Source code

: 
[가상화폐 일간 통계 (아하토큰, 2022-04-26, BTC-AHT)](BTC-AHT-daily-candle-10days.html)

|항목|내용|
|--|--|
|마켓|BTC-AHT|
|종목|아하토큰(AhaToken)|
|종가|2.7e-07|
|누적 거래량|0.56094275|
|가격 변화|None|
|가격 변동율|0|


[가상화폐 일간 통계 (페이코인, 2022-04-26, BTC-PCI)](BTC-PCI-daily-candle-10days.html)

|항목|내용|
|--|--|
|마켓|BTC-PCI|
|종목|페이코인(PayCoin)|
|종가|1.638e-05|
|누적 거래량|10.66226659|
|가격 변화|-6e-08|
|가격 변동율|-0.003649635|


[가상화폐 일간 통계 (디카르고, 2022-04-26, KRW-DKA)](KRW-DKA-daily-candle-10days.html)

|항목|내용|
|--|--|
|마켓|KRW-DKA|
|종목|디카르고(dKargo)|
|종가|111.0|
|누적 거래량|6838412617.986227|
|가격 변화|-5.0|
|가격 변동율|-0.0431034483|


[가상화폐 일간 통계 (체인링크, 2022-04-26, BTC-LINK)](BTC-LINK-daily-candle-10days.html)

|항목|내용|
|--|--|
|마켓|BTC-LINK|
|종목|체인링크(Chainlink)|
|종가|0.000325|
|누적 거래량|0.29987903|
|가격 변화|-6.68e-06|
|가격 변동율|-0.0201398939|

....

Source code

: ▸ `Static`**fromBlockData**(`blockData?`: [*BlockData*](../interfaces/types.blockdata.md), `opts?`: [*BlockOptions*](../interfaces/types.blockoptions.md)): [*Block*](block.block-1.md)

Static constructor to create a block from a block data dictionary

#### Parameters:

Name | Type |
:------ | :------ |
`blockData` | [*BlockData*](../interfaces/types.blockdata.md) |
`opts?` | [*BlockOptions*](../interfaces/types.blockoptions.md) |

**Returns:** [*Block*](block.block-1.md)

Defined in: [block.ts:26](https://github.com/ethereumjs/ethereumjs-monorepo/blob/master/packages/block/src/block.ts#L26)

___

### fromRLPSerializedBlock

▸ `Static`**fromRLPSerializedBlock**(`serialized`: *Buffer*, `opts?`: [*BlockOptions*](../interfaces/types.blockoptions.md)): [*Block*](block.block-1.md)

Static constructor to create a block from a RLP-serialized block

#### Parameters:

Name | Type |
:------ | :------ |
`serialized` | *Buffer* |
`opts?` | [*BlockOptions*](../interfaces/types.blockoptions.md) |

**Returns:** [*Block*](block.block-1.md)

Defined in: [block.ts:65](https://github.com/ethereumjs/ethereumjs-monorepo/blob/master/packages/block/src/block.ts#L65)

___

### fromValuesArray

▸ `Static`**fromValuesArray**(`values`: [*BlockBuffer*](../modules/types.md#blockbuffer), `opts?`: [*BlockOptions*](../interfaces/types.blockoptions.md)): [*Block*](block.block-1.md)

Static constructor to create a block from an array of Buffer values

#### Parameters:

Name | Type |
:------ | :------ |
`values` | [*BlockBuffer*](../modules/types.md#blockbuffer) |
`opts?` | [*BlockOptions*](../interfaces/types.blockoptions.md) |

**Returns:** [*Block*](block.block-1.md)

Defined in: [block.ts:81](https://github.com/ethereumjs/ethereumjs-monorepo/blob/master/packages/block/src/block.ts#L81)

....

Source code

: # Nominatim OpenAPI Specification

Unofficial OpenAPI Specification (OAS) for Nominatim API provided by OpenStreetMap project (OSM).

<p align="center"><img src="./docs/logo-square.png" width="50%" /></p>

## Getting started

....

List every line of the records above that contains the string "ethereumjs", matching case exactly.

### EXERCISE OUTPUT
Defined in: [block.ts:26](https://github.com/ethereumjs/ethereumjs-monorepo/blob/master/packages/block/src/block.ts#L26)
Defined in: [block.ts:65](https://github.com/ethereumjs/ethereumjs-monorepo/blob/master/packages/block/src/block.ts#L65)
Defined in: [block.ts:81](https://github.com/ethereumjs/ethereumjs-monorepo/blob/master/packages/block/src/block.ts#L81)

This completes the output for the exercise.